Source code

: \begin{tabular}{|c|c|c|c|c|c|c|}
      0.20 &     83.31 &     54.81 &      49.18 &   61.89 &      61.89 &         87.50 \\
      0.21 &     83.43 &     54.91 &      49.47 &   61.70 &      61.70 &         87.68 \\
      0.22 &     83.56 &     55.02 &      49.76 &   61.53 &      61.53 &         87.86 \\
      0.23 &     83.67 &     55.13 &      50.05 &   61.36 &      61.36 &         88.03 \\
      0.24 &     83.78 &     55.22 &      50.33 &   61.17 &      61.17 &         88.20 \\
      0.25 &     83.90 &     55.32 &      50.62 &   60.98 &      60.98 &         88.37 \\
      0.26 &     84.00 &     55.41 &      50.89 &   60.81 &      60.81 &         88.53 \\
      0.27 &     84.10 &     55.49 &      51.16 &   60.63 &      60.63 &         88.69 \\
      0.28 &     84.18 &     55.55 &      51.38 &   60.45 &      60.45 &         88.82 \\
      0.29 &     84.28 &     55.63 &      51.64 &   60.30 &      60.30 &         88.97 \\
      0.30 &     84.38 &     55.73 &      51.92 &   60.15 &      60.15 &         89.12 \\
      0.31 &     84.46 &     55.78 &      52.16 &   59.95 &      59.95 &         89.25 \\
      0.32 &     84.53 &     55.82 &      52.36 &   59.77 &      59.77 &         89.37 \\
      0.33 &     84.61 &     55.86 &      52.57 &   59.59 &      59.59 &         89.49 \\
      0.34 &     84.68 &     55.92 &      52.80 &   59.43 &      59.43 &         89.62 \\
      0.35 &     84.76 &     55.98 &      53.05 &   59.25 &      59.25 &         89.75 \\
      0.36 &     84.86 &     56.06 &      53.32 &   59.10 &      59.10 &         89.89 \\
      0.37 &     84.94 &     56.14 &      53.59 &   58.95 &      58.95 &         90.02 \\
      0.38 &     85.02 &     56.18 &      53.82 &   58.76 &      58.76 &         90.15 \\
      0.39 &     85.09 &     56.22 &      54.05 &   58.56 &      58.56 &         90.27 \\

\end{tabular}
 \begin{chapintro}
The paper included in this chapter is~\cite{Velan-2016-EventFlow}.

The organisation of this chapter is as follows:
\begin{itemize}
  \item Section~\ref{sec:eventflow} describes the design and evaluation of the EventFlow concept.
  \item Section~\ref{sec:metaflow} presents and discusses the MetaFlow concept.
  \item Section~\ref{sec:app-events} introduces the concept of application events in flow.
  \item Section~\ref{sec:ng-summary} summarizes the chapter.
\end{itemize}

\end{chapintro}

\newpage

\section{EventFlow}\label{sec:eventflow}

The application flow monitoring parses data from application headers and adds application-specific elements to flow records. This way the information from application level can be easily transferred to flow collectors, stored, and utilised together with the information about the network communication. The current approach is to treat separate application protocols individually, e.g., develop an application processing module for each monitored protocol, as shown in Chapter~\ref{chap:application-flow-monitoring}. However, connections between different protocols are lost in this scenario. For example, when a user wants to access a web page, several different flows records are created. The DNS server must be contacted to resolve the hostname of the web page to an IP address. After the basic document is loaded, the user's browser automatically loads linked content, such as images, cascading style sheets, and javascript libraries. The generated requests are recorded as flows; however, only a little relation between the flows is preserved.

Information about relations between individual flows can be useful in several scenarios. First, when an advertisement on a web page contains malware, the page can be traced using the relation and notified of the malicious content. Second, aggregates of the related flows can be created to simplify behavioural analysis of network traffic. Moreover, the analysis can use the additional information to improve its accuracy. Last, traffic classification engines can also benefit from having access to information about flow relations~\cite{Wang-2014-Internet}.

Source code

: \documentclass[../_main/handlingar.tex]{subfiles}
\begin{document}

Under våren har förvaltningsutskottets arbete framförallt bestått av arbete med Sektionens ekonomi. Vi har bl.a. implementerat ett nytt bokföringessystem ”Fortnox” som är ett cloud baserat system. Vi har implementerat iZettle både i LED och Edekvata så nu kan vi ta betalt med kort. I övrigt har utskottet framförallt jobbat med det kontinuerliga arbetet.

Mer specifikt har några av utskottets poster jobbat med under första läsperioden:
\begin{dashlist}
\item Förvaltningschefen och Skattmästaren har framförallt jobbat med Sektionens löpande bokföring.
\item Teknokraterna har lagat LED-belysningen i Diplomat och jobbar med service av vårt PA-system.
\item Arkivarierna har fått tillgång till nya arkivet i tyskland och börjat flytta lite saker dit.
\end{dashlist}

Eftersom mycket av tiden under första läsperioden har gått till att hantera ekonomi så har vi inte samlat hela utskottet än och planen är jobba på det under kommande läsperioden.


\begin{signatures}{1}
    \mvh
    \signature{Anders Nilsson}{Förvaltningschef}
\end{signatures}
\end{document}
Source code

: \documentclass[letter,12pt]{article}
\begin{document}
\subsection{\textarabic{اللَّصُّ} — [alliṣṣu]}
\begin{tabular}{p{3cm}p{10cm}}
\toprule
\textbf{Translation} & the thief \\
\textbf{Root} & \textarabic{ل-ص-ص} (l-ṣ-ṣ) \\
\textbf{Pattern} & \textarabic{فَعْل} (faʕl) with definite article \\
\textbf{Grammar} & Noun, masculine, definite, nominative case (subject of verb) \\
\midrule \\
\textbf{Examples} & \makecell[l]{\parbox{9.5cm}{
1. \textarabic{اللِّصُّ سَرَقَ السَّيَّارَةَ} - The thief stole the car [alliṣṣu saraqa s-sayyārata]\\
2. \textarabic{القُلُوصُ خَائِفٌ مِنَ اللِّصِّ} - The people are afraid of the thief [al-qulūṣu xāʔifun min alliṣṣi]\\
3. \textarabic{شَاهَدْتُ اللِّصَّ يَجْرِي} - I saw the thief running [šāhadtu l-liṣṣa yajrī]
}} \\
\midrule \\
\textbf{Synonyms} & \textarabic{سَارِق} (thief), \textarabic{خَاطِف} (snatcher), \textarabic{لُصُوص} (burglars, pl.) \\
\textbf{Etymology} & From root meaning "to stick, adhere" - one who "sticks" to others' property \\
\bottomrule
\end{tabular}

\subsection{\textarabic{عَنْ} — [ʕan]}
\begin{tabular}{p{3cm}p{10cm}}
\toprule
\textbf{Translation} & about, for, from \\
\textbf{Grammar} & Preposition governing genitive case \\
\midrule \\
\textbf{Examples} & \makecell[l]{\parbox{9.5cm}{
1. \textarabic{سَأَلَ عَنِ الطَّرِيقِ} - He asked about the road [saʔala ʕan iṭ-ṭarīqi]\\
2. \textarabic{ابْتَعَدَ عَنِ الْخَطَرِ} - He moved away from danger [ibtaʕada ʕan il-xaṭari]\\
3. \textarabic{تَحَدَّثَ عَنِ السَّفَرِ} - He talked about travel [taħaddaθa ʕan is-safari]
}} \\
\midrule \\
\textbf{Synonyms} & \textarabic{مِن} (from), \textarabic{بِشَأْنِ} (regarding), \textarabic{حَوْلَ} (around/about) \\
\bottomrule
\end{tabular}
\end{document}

※

Work instructions: Going line by line, set down the data above exactly as given.

Written answer:
Source code

: \begin{tabular}{|c|c|c|c|c|c|c|}
      0.20 &     83.31 &     54.81 &      49.18 &   61.89 &      61.89 &         87.50 \\
      0.21 &     83.43 &     54.91 &      49.47 &   61.70 &      61.70 &         87.68 \\
      0.22 &     83.56 &     55.02 &      49.76 &   61.53 &      61.53 &         87.86 \\
      0.23 &     83.67 &     55.13 &      50.05 &   61.36 &      61.36 &         88.03 \\
      0.24 &     83.78 &     55.22 &      50.33 &   61.17 &      61.17 &         88.20 \\
      0.25 &     83.90 &     55.32 &      50.62 &   60.98 &      60.98 &         88.37 \\
      0.26 &     84.00 &     55.41 &      50.89 &   60.81 &      60.81 &         88.53 \\
      0.27 &     84.10 &     55.49 &      51.16 &   60.63 &      60.63 &         88.69 \\
      0.28 &     84.18 &     55.55 &      51.38 &   60.45 &      60.45 &         88.82 \\
      0.29 &     84.28 &     55.63 &      51.64 &   60.30 &      60.30 &         88.97 \\
      0.30 &     84.38 &     55.73 &      51.92 &   60.15 &      60.15 &         89.12 \\
      0.31 &     84.46 &     55.78 &      52.16 &   59.95 &      59.95 &         89.25 \\
      0.32 &     84.53 &     55.82 &      52.36 &   59.77 &      59.77 &         89.37 \\
      0.33 &     84.61 &     55.86 &      52.57 &   59.59 &      59.59 &         89.49 \\
      0.34 &     84.68 &     55.92 &      52.80 &   59.43 &      59.43 &         89.62 \\
      0.35 &     84.76 &     55.98 &      53.05 &   59.25 &      59.25 &         89.75 \\
      0.36 &     84.86 &     56.06 &      53.32 &   59.10 &      59.10 &         89.89 \\
      0.37 &     84.94 &     56.14 &      53.59 &   58.95 &      58.95 &         90.02 \\
      0.38 &     85.02 &     56.18 &      53.82 &   58.76 &      58.76 &         90.15 \\
      0.39 &     85.09 &     56.22 &      54.05 &   58.56 &      58.56 &         90.27 \\

\end{tabular}
 \begin{chapintro}
The paper included in this chapter is~\cite{Velan-2016-EventFlow}.

The organisation of this chapter is as follows:
\begin{itemize}
  \item Section~\ref{sec:eventflow} describes the design and evaluation of the EventFlow concept.
  \item Section~\ref{sec:metaflow} presents and discusses the MetaFlow concept.
  \item Section~\ref{sec:app-events} introduces the concept of application events in flow.
  \item Section~\ref{sec:ng-summary} summarizes the chapter.
\end{itemize}

\end{chapintro}

\newpage

\section{EventFlow}\label{sec:eventflow}

The application flow monitoring parses data from application headers and adds application-specific elements to flow records. This way the information from application level can be easily transferred to flow collectors, stored, and utilised together with the information about the network communication. The current approach is to treat separate application protocols individually, e.g., develop an application processing module for each monitored protocol, as shown in Chapter~\ref{chap:application-flow-monitoring}. However, connections between different protocols are lost in this scenario. For example, when a user wants to access a web page, several different flows records are created. The DNS server must be contacted to resolve the hostname of the web page to an IP address. After the basic document is loaded, the user's browser automatically loads linked content, such as images, cascading style sheets, and javascript libraries. The generated requests are recorded as flows; however, only a little relation between the flows is preserved.

Information about relations between individual flows can be useful in several scenarios. First, when an advertisement on a web page contains malware, the page can be traced using the relation and notified of the malicious content. Second, aggregates of the related flows can be created to simplify behavioural analysis of network traffic. Moreover, the analysis can use the additional information to improve its accuracy. Last, traffic classification engines can also benefit from having access to information about flow relations~\cite{Wang-2014-Internet}.

Source code

: \documentclass[../_main/handlingar.tex]{subfiles}
\begin{document}

Under våren har förvaltningsutskottets arbete framförallt bestått av arbete med Sektionens ekonomi. Vi har bl.a. implementerat ett nytt bokföringessystem ”Fortnox” som är ett cloud baserat system. Vi har implementerat iZettle både i LED och Edekvata så nu kan vi ta betalt med kort. I övrigt har utskottet framförallt jobbat med det kontinuerliga arbetet.

Mer specifikt har några av utskottets poster jobbat med under första läsperioden:
\begin{dashlist}
\item Förvaltningschefen och Skattmästaren har framförallt jobbat med Sektionens löpande bokföring.
\item Teknokraterna har lagat LED-belysningen i Diplomat och jobbar med service av vårt PA-system.
\item Arkivarierna har fått tillgång till nya arkivet i tyskland och börjat flytta lite saker dit.
\end{dashlist}

Eftersom mycket av tiden under första läsperioden har gått till att hantera ekonomi så har vi inte samlat hela utskottet än och planen är jobba på det under kommande läsperioden.


\begin{signatures}{1}
    \mvh
    \signature{Anders Nilsson}{Förvaltningschef}
\end{signatures}
\end{document}
Source code

: \documentclass[letter,12pt]{article}
\begin{document}
\subsection{\textarabic{اللَّصُّ} — [alliṣṣu]}
\begin{tabular}{p{3cm}p{10cm}}
\toprule
\textbf{Translation} & the thief \\
\textbf{Root} & \textarabic{ل-ص-ص} (l-ṣ-ṣ) \\
\textbf{Pattern} & \textarabic{فَعْل} (faʕl) with definite article \\
\textbf{Grammar} & Noun, masculine, definite, nominative case (subject of verb) \\
\midrule \\
\textbf{Examples} & \makecell[l]{\parbox{9.5cm}{
1. \textarabic{اللِّصُّ سَرَقَ السَّيَّارَةَ} - The thief stole the car [alliṣṣu saraqa s-sayyārata]\\
2. \textarabic{القُلُوصُ خَائِفٌ مِنَ اللِّصِّ} - The people are afraid of the thief [al-qulūṣu xāʔifun min alliṣṣi]\\
3. \textarabic{شَاهَدْتُ اللِّصَّ يَجْرِي} - I saw the thief running [šāhadtu l-liṣṣa yajrī]
}} \\
\midrule \\
\textbf{Synonyms} & \textarabic{سَارِق} (thief), \textarabic{خَاطِف} (snatcher), \textarabic{لُصُوص} (burglars, pl.) \\
\textbf{Etymology} & From root meaning "to stick, adhere" - one who "sticks" to others' property \\
\bottomrule
\end{tabular}

\subsection{\textarabic{عَنْ} — [ʕan]}
\begin{tabular}{p{3cm}p{10cm}}
\toprule
\textbf{Translation} & about, for, from \\
\textbf{Grammar} & Preposition governing genitive case \\
\midrule \\
\textbf{Examples} & \makecell[l]{\parbox{9.5cm}{
1. \textarabic{سَأَلَ عَنِ الطَّرِيقِ} - He asked about the road [saʔala ʕan iṭ-ṭarīqi]\\
2. \textarabic{ابْتَعَدَ عَنِ الْخَطَرِ} - He moved away from danger [ibtaʕada ʕan il-xaṭari]\\
3. \textarabic{تَحَدَّثَ عَنِ السَّفَرِ} - He talked about travel [taħaddaθa ʕan is-safari]
}} \\
\midrule \\
\textbf{Synonyms} & \textarabic{مِن} (from), \textarabic{بِشَأْنِ} (regarding), \textarabic{حَوْلَ} (around/about) \\
\bottomrule
\end{tabular}
\end{document}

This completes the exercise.